> [Input material]:

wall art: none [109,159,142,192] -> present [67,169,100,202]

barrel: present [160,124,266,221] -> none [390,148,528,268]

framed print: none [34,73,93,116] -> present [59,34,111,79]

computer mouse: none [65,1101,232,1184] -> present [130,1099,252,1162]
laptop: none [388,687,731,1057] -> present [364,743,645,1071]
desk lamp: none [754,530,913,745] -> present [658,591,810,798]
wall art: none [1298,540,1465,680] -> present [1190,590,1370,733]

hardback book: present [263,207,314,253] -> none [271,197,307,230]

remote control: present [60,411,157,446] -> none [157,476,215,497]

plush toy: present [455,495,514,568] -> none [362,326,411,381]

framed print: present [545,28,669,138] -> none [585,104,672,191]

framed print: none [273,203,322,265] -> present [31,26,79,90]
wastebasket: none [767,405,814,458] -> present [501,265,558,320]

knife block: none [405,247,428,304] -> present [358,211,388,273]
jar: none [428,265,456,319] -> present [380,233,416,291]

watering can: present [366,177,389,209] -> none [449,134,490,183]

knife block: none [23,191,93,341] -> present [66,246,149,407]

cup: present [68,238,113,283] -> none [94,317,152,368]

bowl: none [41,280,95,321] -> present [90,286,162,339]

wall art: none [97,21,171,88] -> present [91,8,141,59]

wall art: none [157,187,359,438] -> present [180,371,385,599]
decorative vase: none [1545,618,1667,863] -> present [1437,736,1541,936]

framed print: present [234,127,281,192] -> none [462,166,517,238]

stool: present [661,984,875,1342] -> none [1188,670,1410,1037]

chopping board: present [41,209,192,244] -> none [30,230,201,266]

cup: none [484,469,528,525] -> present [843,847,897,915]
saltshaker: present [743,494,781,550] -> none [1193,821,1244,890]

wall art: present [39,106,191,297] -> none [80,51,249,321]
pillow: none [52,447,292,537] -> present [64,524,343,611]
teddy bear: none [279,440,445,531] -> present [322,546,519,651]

> [Description of the task]: Beginning with the first line of the records above, reproduce each line exactly, ending at the line that contains "desk lamp: none", and leave out everything else.

> [Task solution]:
wall art: none [109,159,142,192] -> present [67,169,100,202]

barrel: present [160,124,266,221] -> none [390,148,528,268]

framed print: none [34,73,93,116] -> present [59,34,111,79]

computer mouse: none [65,1101,232,1184] -> present [130,1099,252,1162]
laptop: none [388,687,731,1057] -> present [364,743,645,1071]
desk lamp: none [754,530,913,745] -> present [658,591,810,798]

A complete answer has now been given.